Two weeks ago, I broke my right foot. It was the first time I have ever broken a bone. There is a good story about how I broke my foot, but I will not send it out to the world via email. My orthopedic doctor told me that I would need to wear a boot and that it will take 4 to 6 weeks to heal. It really hurt when I broke my foot but over time the pain is fading. Two weeks after the break, I am not in pain. It is my understanding that after the foot heals, it will heal stronger. My broken foot reminds me of the Greek economic crisis, SARS, Asian Bird Flu, and now the Coronavirus. These all are terrible things. To start talking about the Coronavirus let me say: The world has not ended.

For most of this year, U.S. equity markets have largely taken the Coronavirus outbreak in stride. The ongoing message is that we will continue monitoring and watching the outbreak. The U.S. is among the worlds’ best equipped nations in terms of preparation and ability to respond to an epidemic, while its mostly domestic driven economy is insulated somewhat from global headwinds. Nevertheless, the expected hit to U.S. growth appears relatively minor and short-lived with most estimates shaving perhaps a total of 0.1-0.2% off GDP over the next two quarters.

Globally, the impact will be more significant, particularly in China, which is suffering the brunt of the spread of the virus. Short term pain, like the SARS virus will pass and then investors will continue focusing on the longer-term outlook.

The stock market will remain volatile as it reacts to the media cycle of the fear. If you turn on any news channel, CNBC, Fox, CNN, you will detect a tone of fear. These are the same fears that cause people to watch the weather channel when a Hurricane is 5 days away and never makes landfall. This type of fear sells a lot of advertisements for television networks.

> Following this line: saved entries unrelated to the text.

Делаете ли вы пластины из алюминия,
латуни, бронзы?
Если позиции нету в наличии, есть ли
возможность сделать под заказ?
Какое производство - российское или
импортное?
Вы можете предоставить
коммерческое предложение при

Still, it is important to recognize that most of the disruption in economic activity won’t be a permanent loss, but rather postponed until business operations and consumer activity normalize once the outbreak is contained. After SARS was brought under control, for example, Chinese consumer demand quickly rebounded and the economy recovered strongly as a result.

The good news is that there is low unemployment and low interest rates in the U.S. fueling our economy. The tragic news is that people are dying from this disease. The other bad news is that people are afraid of traveling to foreign countries and the cost of goods (for products dependent on China) will go up. This may cause U.S. companies to raise their prices. However, the U.S. consumer seems to be willing to absorb an increase in pricing.

The good news is that the Coronavirus outbreak has arrived at a time when the global economy is showing early signs of rebounding growth, with improvement in the international inventory cycle, diminished Brexit and trade war risks, and a strong tailwind from last year’s synchronized monetary stimulus. Also, the U.S. decrease in corporate tax rate makes our companies more competitive.

My foot will heal. The virus will be contained. U.S. consumers will continue buying goods. The media will still report on fear.